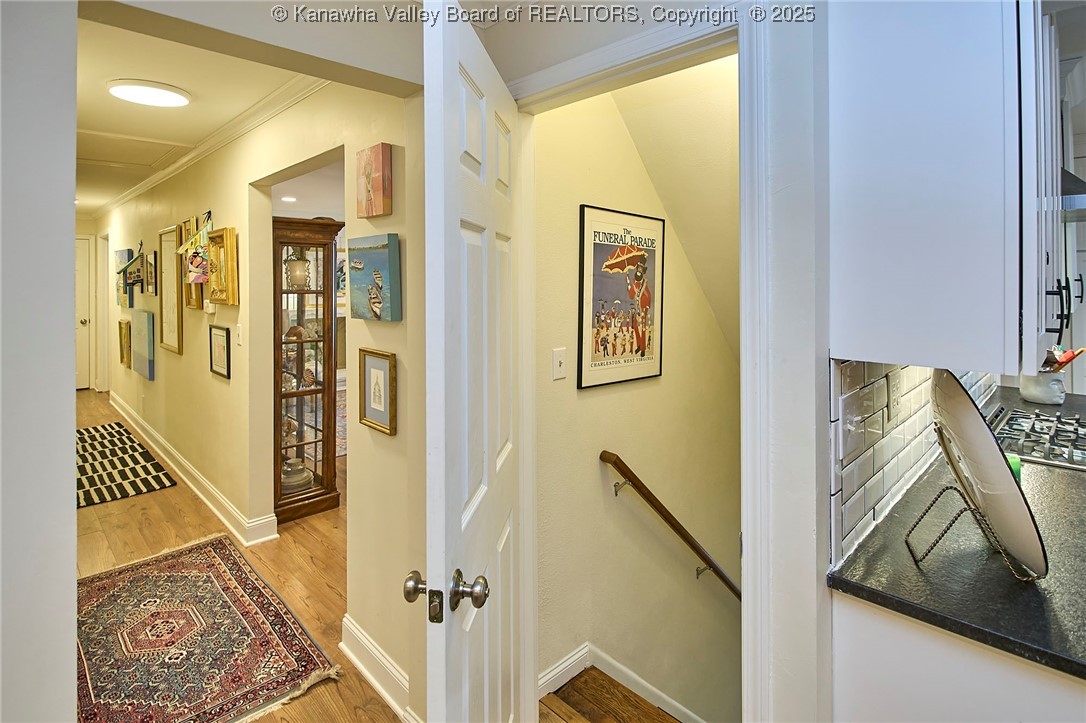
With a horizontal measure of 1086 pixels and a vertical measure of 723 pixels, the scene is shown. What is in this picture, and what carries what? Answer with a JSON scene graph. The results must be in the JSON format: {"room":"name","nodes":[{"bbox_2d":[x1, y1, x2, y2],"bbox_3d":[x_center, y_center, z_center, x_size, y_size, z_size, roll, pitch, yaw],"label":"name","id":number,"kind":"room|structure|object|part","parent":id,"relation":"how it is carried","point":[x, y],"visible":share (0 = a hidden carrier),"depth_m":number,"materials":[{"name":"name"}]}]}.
{"room":"hallway","nodes":[
{"label":"hallway","id":0,"kind":"room"},
{"bbox_2d":[0,0,78,722],"bbox_3d":[-1.472,0.117,0.700,1.271,2.591,0.271,-2,3,-44],"label":"left wall","id":1,"kind":"structure","parent":0,"point":[71,197],"depth_m":1.04,"materials":[{"name":"white paint"}]},
{"bbox_2d":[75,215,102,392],"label":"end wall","id":2,"kind":"structure","parent":0,"point":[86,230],"depth_m":7.65,"materials":[{"name":"paint"}]},
{"bbox_2d":[75,235,91,389],"bbox_3d":[-7.103,-0.386,7.437,0.802,2.232,0.124,-2,3,-44],"label":"far door","id":3,"kind":"structure","parent":2,"relation":"in","point":[83,287],"depth_m":7.64,"materials":[{"name":"white paint"}]},
{"bbox_2d":[73,4,344,219],"bbox_3d":[-3.320,-1.376,3.991,1.983,0.109,7.612,-2,3,-44],"label":"hallway ceiling","id":4,"kind":"structure","parent":0,"point":[192,108],"depth_m":2.66,"materials":[{"name":"white paint"}]},
{"bbox_2d":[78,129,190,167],"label":"attic hatch","id":5,"kind":"object","parent":4,"relation":"in","point":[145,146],"visible":0.96,"depth_m":3.75,"materials":[{"name":"white paint"}]},
{"bbox_2d":[106,79,191,107],"bbox_3d":[-1.978,-1.248,2.596,0.349,0.034,0.352,-2,3,-44],"label":"ceiling light","id":6,"kind":"object","parent":4,"relation":"attached to","point":[179,100],"visible":0.99,"depth_m":2.53,"materials":[{"name":"white plastic"}]},
{"bbox_2d":[280,195,297,202],"bbox_3d":[-2.555,-1.441,5.155,0.177,0.018,0.181,-2,3,-44],"label":"recessed light","id":7,"kind":"object","parent":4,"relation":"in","point":[290,199],"visible":0.98,"depth_m":5.13,"materials":[{"name":"white"}]},
{"bbox_2d":[77,388,403,722],"bbox_3d":[-2.561,1.258,3.622,5.173,0.165,12.500,-2,3,-44],"label":"floor","id":8,"kind":"structure","parent":0,"point":[281,546],"depth_m":2.90,"materials":[{"name":"brown wood"}]},
{"bbox_2d":[77,422,177,507],"bbox_3d":[-3.997,1.047,4.472,0.859,0.010,2.484,-2,3,-44],"label":"striped rug","id":9,"kind":"object","parent":8,"relation":"on","point":[111,473],"visible":0.8,"depth_m":4.30,"materials":[{"name":"carpet"}]},
{"bbox_2d":[78,534,339,722],"bbox_3d":[-1.698,1.274,2.269,0.905,0.011,1.827,-2,3,-44],"label":"area rug","id":10,"kind":"object","parent":8,"relation":"on","point":[175,563],"visible":0.98,"depth_m":2.18,"materials":[{"name":"red carpet"}]},
{"bbox_2d":[272,216,345,523],"bbox_3d":[-1.697,0.205,3.581,0.474,1.946,0.463,-2,3,-44],"label":"curio cabinet","id":11,"kind":"object","parent":8,"relation":"on","point":[285,504],"visible":0.78,"depth_m":3.48,"materials":[{"name":"brown wood"}]},
{"bbox_2d":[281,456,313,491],"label":"dishes","id":12,"kind":"object","parent":11,"relation":"in","point":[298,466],"visible":0.68,"depth_m":3.57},
{"bbox_2d":[285,246,311,290],"bbox_3d":[-1.622,-0.491,3.405,0.167,0.294,0.164,-2,3,-44],"label":"lantern","id":13,"kind":"object","parent":11,"relation":"in","point":[294,272],"visible":0.9,"depth_m":3.36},
{"bbox_2d":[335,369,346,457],"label":"rug","id":14,"kind":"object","parent":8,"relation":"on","point":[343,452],"visible":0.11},
{"bbox_2d":[831,591,1085,722],"bbox_3d":[1.176,0.943,1.053,0.815,0.846,0.802,-2,3,-44],"label":"base cabinet","id":15,"kind":"object","parent":8,"relation":"on","point":[863,629],"visible":0.4,"depth_m":0.99,"materials":[{"name":"white paint"}]},
{"bbox_2d":[828,379,1085,679],"bbox_3d":[1.698,0.470,1.700,2.591,0.037,0.702,-2,3,-44],"label":"countertop","id":16,"kind":"structure","parent":15,"relation":"on","point":[876,597],"depth_m":1.08,"materials":[{"name":"black stone"}]},
{"bbox_2d":[905,484,1033,580],"bbox_3d":[0.912,0.368,1.100,0.205,0.201,0.183,1,2,25],"label":"plate stand","id":17,"kind":"object","parent":16,"relation":"on","point":[906,540],"visible":0.61,"depth_m":1.09,"materials":[{"name":"metal"}]},
{"bbox_2d":[929,369,1047,581],"bbox_3d":[0.935,0.261,1.103,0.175,0.406,0.404,1,2,19],"label":"decorative plate","id":18,"kind":"object","parent":17,"relation":"on","point":[978,420],"visible":0.98,"depth_m":1.04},
{"bbox_2d":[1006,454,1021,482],"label":"green object","id":19,"kind":"object","parent":16,"relation":"on","point":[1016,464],"visible":0.19,"depth_m":1.55,"materials":[{"name":"green"}]},
{"bbox_2d":[988,404,1085,471],"bbox_3d":[2.048,0.372,1.964,0.725,0.063,0.543,-2,3,-44],"label":"gas cooktop","id":20,"kind":"object","parent":16,"relation":"in","point":[1053,437],"visible":0.75,"depth_m":1.98,"materials":[{"name":"silver metal"}]},
{"bbox_2d":[1019,370,1066,404],"bbox_3d":[2.481,0.201,2.550,0.170,0.189,0.173,-2,3,-44],"label":"utensil crock","id":21,"kind":"object","parent":16,"relation":"on","point":[1025,391],"visible":0.77,"depth_m":2.50,"materials":[{"name":"white ceramic"}]},
{"bbox_2d":[1042,346,1084,371],"bbox_3d":[2.335,0.100,2.362,0.157,0.171,0.208,-2,3,-44],"label":"utensil","id":22,"kind":"object","parent":21,"relation":"in","point":[1072,357],"visible":0.54,"depth_m":2.32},
{"bbox_2d":[95,74,421,718],"bbox_3d":[-3.334,-0.157,4.681,0.132,2.784,8.283,-2,3,-44],"label":"hallway wall","id":23,"kind":"structure","parent":0,"point":[236,222],"depth_m":2.72,"materials":[{"name":"beige paint"}]},
{"bbox_2d":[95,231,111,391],"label":"door","id":24,"kind":"structure","parent":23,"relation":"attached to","point":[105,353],"depth_m":7.25,"materials":[{"name":"white"}]},
{"bbox_2d":[117,318,129,367],"bbox_3d":[-4.725,0.013,5.786,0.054,0.512,0.466,-2,3,-44],"label":"framed picture","id":25,"kind":"object","parent":23,"relation":"attached to","point":[122,346],"visible":0.98,"depth_m":5.74,"materials":[{"name":"gold wood"}]},
{"bbox_2d":[115,249,132,306],"bbox_3d":[-4.897,-0.734,6.001,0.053,0.633,0.560,-2,3,-44],"label":"canvas painting","id":26,"kind":"object","parent":23,"relation":"attached to","point":[124,260],"visible":0.67,"depth_m":5.92},
{"bbox_2d":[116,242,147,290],"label":"decoration","id":27,"kind":"object","parent":23,"relation":"attached to","point":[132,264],"visible":0.99,"depth_m":5.16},
{"bbox_2d":[131,308,154,379],"bbox_3d":[-3.924,0.015,5.041,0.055,0.624,0.765,-2,3,-44],"label":"canvas painting","id":28,"kind":"object","parent":23,"relation":"attached to","point":[149,376],"visible":0.98,"depth_m":4.90},
{"bbox_2d":[144,249,156,296],"bbox_3d":[-3.868,-0.667,5.052,0.034,0.426,0.411,-2,3,-44],"label":"framed picture","id":29,"kind":"object","parent":23,"relation":"attached to","point":[149,264],"visible":0.98,"depth_m":5.04},
{"bbox_2d":[158,225,183,354],"bbox_3d":[-3.143,-0.439,4.343,0.031,1.034,0.639,-2,3,-44],"label":"framed picture","id":30,"kind":"object","parent":23,"relation":"attached to","point":[173,313],"visible":0.95,"depth_m":4.35,"materials":[{"name":"gold wood"}]},
{"bbox_2d":[178,216,202,310],"bbox_3d":[-2.594,-0.565,3.762,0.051,0.658,0.455,-2,3,-44],"label":"framed picture","id":31,"kind":"object","parent":23,"relation":"attached to","point":[190,298],"visible":0.64,"depth_m":3.80},
{"bbox_2d":[111,392,277,546],"bbox_3d":[-3.320,1.018,4.732,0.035,0.139,4.764,-2,3,-44],"label":"baseboard","id":32,"kind":"structure","parent":23,"relation":"attached to","point":[173,466],"depth_m":3.79,"materials":[{"name":"white paint"}]},
{"bbox_2d":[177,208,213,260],"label":"decorative hanger","id":33,"kind":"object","parent":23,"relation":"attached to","point":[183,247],"visible":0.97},
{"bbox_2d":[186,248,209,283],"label":"painting","id":34,"kind":"object","parent":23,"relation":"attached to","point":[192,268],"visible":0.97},
{"bbox_2d":[93,75,323,220],"bbox_3d":[-2.916,-1.317,4.101,0.146,0.089,6.316,-2,3,-44],"label":"crown molding","id":35,"kind":"structure","parent":23,"relation":"attached to","point":[122,199],"depth_m":3.19,"materials":[{"name":"white paint"}]},
{"bbox_2d":[209,325,230,379],"bbox_3d":[-2.156,0.059,3.422,0.024,0.315,0.349,-2,3,-44],"label":"framed picture","id":36,"kind":"object","parent":23,"relation":"attached to","point":[224,348],"visible":0.97,"depth_m":3.41},
{"bbox_2d":[206,226,239,306],"bbox_3d":[-1.995,-0.466,3.173,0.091,0.455,0.458,-2,3,-44],"label":"picture frame","id":37,"kind":"object","parent":23,"relation":"attached to","point":[217,296],"visible":0.98,"depth_m":3.16,"materials":[{"name":"gold wood"}]},
{"bbox_2d":[236,322,243,345],"bbox_3d":[-1.810,-0.052,3.058,0.016,0.124,0.075,-2,3,-44],"label":"light switch","id":38,"kind":"object","parent":23,"relation":"attached to","point":[239,325],"visible":0.97,"depth_m":3.05,"materials":[{"name":"white plastic"}]},
{"bbox_2d":[356,143,392,219],"bbox_3d":[-0.632,-0.588,1.909,0.038,0.253,0.200,-2,3,-44],"label":"canvas painting","id":39,"kind":"object","parent":23,"relation":"attached to","point":[377,188],"visible":0.98,"depth_m":1.87},
{"bbox_2d":[348,232,401,321],"bbox_3d":[-0.642,-0.235,1.928,0.043,0.293,0.402,-2,3,-44],"label":"canvas painting","id":40,"kind":"object","parent":23,"relation":"attached to","point":[360,262],"visible":0.99,"depth_m":1.88},
{"bbox_2d":[358,348,396,434],"bbox_3d":[-0.620,0.180,1.917,0.026,0.283,0.227,-2,3,-44],"label":"framed picture","id":41,"kind":"object","parent":23,"relation":"attached to","point":[372,372],"visible":0.99,"depth_m":1.91,"materials":[{"name":"gold wood"}]},
{"bbox_2d":[341,612,418,722],"bbox_3d":[-0.476,1.256,1.784,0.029,0.129,1.163,-2,3,-44],"label":"baseboard","id":42,"kind":"structure","parent":23,"relation":"attached to","point":[349,654],"depth_m":1.95,"materials":[{"name":"white paint"}]},
{"bbox_2d":[539,666,681,722],"bbox_3d":[0.710,1.503,1.721,1.382,0.246,1.365,-2,3,-44],"label":"stair landing","id":43,"kind":"structure","parent":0,"point":[645,702],"depth_m":1.98,"materials":[{"name":"brown wood"}]},
{"bbox_2d":[530,60,741,720],"bbox_3d":[0.841,1.085,2.788,3.005,5.184,0.130,-2,3,-44],"label":"stairwell wall","id":44,"kind":"structure","parent":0,"point":[589,401],"depth_m":2.24,"materials":[{"name":"beige paint"}]},
{"bbox_2d":[551,348,567,379],"bbox_3d":[0.069,0.085,2.003,0.071,0.117,0.018,-2,3,-44],"label":"light switch","id":45,"kind":"object","parent":44,"relation":"attached to","point":[557,363],"visible":0.97,"depth_m":2.00,"materials":[{"name":"white plastic"}]},
{"bbox_2d":[577,203,664,389],"bbox_3d":[0.353,-0.195,2.232,0.521,0.734,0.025,-2,3,-44],"label":"framed poster","id":46,"kind":"object","parent":44,"relation":"attached to","point":[596,249],"visible":0.99,"depth_m":2.20,"materials":[{"name":"paper"}]},
{"bbox_2d":[537,643,704,722],"bbox_3d":[0.850,1.817,2.638,2.856,1.074,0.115,-2,3,-44],"label":"stairwell baseboard","id":47,"kind":"structure","parent":44,"relation":"attached to","point":[547,677],"depth_m":2.17,"materials":[{"name":"white paint"}]},
{"bbox_2d":[499,7,782,720],"bbox_3d":[0.229,0.294,1.501,0.180,2.173,0.943,-2,3,-44],"label":"door frame","id":48,"kind":"structure","parent":44,"relation":"attached to","point":[742,119],"depth_m":1.20,"materials":[{"name":"white paint"}]},
{"bbox_2d":[409,2,523,722],"bbox_3d":[-0.141,0.324,1.325,0.177,2.014,0.797,0,2,9],"label":"door","id":49,"kind":"structure","parent":48,"relation":"attached to","point":[453,60],"depth_m":1.10,"materials":[{"name":"white paint"}]},
{"bbox_3d":[-0.199,0.515,1.053,0.164,0.069,0.085,0,2,9],"label":"doorknob","id":50,"kind":"part","parent":49,"relation":"part of","materials":[{"name":"metal"}]},
{"bbox_2d":[599,452,740,600],"bbox_3d":[1.024,1.195,2.762,2.325,1.570,0.095,-2,3,-44],"label":"handrail","id":51,"kind":"object","parent":44,"relation":"attached to","point":[698,553],"visible":0.81,"depth_m":2.25,"materials":[{"name":"brown wood"}]},
{"bbox_2d":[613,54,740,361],"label":"stairwell ceiling","id":52,"kind":"structure","parent":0,"point":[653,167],"depth_m":2.24,"materials":[{"name":"paint"}]},
{"bbox_2d":[828,359,993,565],"bbox_3d":[1.348,0.214,1.799,2.456,0.470,0.012,-2,3,-44],"label":"tile backsplash","id":53,"kind":"structure","parent":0,"point":[880,454],"depth_m":1.33,"materials":[{"name":"tile"}]},
{"bbox_2d":[886,368,901,418],"bbox_3d":[0.950,0.139,1.386,0.074,0.114,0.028,-2,3,-44],"label":"wall socket","id":54,"kind":"object","parent":53,"relation":"attached to","point":[893,393],"visible":0.97,"depth_m":1.37,"materials":[{"name":"white plastic"}]},
{"bbox_2d":[830,0,1051,377],"bbox_3d":[1.027,-0.516,1.250,0.793,1.168,0.366,-2,3,-44],"label":"upper cabinet","id":55,"kind":"object","parent":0,"point":[910,188],"visible":0.98,"depth_m":1.01,"materials":[{"name":"white paint"}]},
{"bbox_3d":[1.383,-0.097,1.395,0.026,0.137,0.037,-2,3,-44],"label":"bar pulls","id":56,"kind":"part","parent":55,"relation":"part of","materials":[{"name":"black metal"}]},
{"bbox_2d":[1059,168,1085,218],"bbox_3d":[2.171,-0.882,2.051,0.683,0.740,0.571,-2,3,-44],"label":"range hood","id":57,"kind":"object","parent":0,"point":[1070,176],"visible":0.36,"depth_m":1.94,"materials":[{"name":"silver metal"}]},
{"bbox_2d":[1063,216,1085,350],"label":"cabinet","id":58,"kind":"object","parent":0,"point":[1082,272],"visible":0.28,"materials":[{"name":"white paint"}]}
]}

◆ **Your task**
Scanning the data above, copy out every line where "painting" is found.

◆ **Response area**
{"bbox_2d":[115,249,132,306],"bbox_3d":[-4.897,-0.734,6.001,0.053,0.633,0.560,-2,3,-44],"label":"canvas painting","id":26,"kind":"object","parent":23,"relation":"attached to","point":[124,260],"visible":0.67,"depth_m":5.92},
{"bbox_2d":[131,308,154,379],"bbox_3d":[-3.924,0.015,5.041,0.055,0.624,0.765,-2,3,-44],"label":"canvas painting","id":28,"kind":"object","parent":23,"relation":"attached to","point":[149,376],"visible":0.98,"depth_m":4.90},
{"bbox_2d":[186,248,209,283],"label":"painting","id":34,"kind":"object","parent":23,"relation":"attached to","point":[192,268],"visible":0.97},
{"bbox_2d":[356,143,392,219],"bbox_3d":[-0.632,-0.588,1.909,0.038,0.253,0.200,-2,3,-44],"label":"canvas painting","id":39,"kind":"object","parent":23,"relation":"attached to","point":[377,188],"visible":0.98,"depth_m":1.87},
{"bbox_2d":[348,232,401,321],"bbox_3d":[-0.642,-0.235,1.928,0.043,0.293,0.402,-2,3,-44],"label":"canvas painting","id":40,"kind":"object","parent":23,"relation":"attached to","point":[360,262],"visible":0.99,"depth_m":1.88},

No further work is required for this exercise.